Mi
misión como duende detective de Papá Noel es asomarme a los hogares
de los niños que escribieron cartas este año y comprobar si merecen
o no los regalos que solicitaron.
Con
toda la tranquilidad que da saberse invisible a los ojos humanos,
atravesé la verja de la preciosa casa de la cual llevaba la
dirección, pisoteé la nieve del engalanado camino y me colé por
una de las ventanas que habían dejado entreabierta. El interior de
la vivienda era tan bello como las guirnaldas que decoraban la
entrada.
Ni
un ruido me acogió.
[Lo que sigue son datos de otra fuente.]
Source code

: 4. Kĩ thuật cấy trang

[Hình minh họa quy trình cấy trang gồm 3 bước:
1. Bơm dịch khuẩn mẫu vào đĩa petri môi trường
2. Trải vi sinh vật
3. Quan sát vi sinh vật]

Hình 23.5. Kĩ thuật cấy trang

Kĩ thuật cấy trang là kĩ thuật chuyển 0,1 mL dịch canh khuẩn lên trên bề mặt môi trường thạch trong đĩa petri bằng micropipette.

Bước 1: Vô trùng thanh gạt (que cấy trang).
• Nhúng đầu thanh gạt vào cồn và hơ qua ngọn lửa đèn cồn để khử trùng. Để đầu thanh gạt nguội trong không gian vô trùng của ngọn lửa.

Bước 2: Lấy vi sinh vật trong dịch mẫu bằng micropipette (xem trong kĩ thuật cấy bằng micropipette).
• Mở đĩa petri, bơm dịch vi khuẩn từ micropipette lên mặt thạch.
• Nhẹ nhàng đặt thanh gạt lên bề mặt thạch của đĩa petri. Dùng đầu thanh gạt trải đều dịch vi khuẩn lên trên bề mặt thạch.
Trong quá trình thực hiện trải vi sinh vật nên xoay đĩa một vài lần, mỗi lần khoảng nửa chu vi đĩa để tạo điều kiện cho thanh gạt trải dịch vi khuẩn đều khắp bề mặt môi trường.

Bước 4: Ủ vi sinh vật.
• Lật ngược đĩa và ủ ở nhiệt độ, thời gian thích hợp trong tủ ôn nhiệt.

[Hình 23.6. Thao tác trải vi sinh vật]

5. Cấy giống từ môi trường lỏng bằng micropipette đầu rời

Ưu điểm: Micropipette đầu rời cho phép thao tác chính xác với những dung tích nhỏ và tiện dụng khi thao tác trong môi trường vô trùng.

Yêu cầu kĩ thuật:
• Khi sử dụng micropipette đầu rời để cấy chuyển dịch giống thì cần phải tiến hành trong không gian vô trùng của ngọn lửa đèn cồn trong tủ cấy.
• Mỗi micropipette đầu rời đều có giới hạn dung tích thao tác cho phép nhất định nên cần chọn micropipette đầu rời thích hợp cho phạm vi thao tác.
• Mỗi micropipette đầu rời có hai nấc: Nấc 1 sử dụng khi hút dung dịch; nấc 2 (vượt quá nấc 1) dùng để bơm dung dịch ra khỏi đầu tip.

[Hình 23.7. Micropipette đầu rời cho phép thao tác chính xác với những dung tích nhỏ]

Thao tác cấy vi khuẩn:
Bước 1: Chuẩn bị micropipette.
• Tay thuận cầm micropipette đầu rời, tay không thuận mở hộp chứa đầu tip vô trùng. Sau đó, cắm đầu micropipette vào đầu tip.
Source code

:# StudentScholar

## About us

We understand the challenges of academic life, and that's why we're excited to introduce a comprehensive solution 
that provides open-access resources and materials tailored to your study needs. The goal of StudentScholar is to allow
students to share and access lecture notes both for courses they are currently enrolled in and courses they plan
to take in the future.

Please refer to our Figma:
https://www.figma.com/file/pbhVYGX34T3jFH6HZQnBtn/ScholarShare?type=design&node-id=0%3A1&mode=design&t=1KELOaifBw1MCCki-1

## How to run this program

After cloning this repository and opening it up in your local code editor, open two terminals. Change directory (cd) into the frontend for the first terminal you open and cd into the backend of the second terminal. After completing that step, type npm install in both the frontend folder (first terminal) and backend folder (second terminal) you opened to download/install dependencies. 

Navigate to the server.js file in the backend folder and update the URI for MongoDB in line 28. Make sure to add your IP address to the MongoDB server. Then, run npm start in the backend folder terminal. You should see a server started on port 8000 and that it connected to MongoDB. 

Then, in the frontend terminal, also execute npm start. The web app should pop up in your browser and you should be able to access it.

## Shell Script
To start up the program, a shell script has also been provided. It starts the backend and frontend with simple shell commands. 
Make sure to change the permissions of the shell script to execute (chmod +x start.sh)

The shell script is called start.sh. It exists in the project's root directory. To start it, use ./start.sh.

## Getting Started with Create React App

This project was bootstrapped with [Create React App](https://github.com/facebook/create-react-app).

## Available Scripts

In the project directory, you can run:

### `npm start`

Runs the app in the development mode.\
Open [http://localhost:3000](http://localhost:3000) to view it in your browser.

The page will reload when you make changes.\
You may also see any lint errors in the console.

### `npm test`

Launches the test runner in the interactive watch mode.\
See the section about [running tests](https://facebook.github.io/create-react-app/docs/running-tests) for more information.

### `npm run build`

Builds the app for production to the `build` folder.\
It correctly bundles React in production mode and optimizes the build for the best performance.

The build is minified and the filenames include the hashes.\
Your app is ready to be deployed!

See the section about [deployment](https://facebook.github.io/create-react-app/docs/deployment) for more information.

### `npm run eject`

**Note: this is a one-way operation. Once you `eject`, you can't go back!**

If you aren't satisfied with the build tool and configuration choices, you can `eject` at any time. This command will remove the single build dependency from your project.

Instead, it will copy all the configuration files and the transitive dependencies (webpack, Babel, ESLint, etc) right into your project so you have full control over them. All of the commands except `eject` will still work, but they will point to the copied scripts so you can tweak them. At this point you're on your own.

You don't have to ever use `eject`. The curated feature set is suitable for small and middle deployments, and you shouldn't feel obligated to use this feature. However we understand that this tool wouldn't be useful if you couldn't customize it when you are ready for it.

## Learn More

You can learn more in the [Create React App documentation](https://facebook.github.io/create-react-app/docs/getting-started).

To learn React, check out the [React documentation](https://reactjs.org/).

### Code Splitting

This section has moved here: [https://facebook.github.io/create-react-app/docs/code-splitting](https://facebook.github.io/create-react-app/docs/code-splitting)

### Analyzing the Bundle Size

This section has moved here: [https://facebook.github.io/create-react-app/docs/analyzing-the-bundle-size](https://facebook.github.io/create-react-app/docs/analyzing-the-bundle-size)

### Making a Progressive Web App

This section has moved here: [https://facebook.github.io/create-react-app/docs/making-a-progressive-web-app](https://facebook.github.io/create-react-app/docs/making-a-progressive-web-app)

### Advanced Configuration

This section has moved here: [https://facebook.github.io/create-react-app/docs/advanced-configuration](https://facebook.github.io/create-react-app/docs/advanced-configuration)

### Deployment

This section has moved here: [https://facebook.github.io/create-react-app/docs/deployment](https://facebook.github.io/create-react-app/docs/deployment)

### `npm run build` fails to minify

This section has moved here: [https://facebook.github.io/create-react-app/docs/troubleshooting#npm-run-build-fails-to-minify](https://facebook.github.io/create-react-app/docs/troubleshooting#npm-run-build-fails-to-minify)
Subí las escaleras en espiral hasta la segunda
planta y me topé con un señor sentado frente a un ordenador,
ataviado con ropa de trabajo, aunque era sábado. En el dormitorio
siguiente una señora se debatía ante ocho vestidos de fiesta,
desechándolos de malos modos. En el contiguo, una adolescente con
cascos se maquillaba delante de un espejo dorado, atendiendo mensajes
de wassap a la vez. En la del rincón, una habitación de recargado
diseño, un niño de cinco años miraba al techo con los ojos
tristes.
De
repente, casi me caí del empellón que dio la puerta al abrirse. La
traspasó una señora gordita, con delantal y cofia, cargada con una
bandeja y una gloriosa sonrisa. Su piel aceitunada y sus
rasgos delataban su origen. Al niño se le iluminaron los ojos
claros.
Entonces
comprendí el único deseo de la carta, el que nos había
dejado intrigados y por el que me enviaron a investigar: «un permiso
de residencia»
Me
froté las manos y salí a escape. Corría prisa poner en marcha el
engranaje de los milagros, pero...¡ nadie como Noel para ese tipo de asuntos!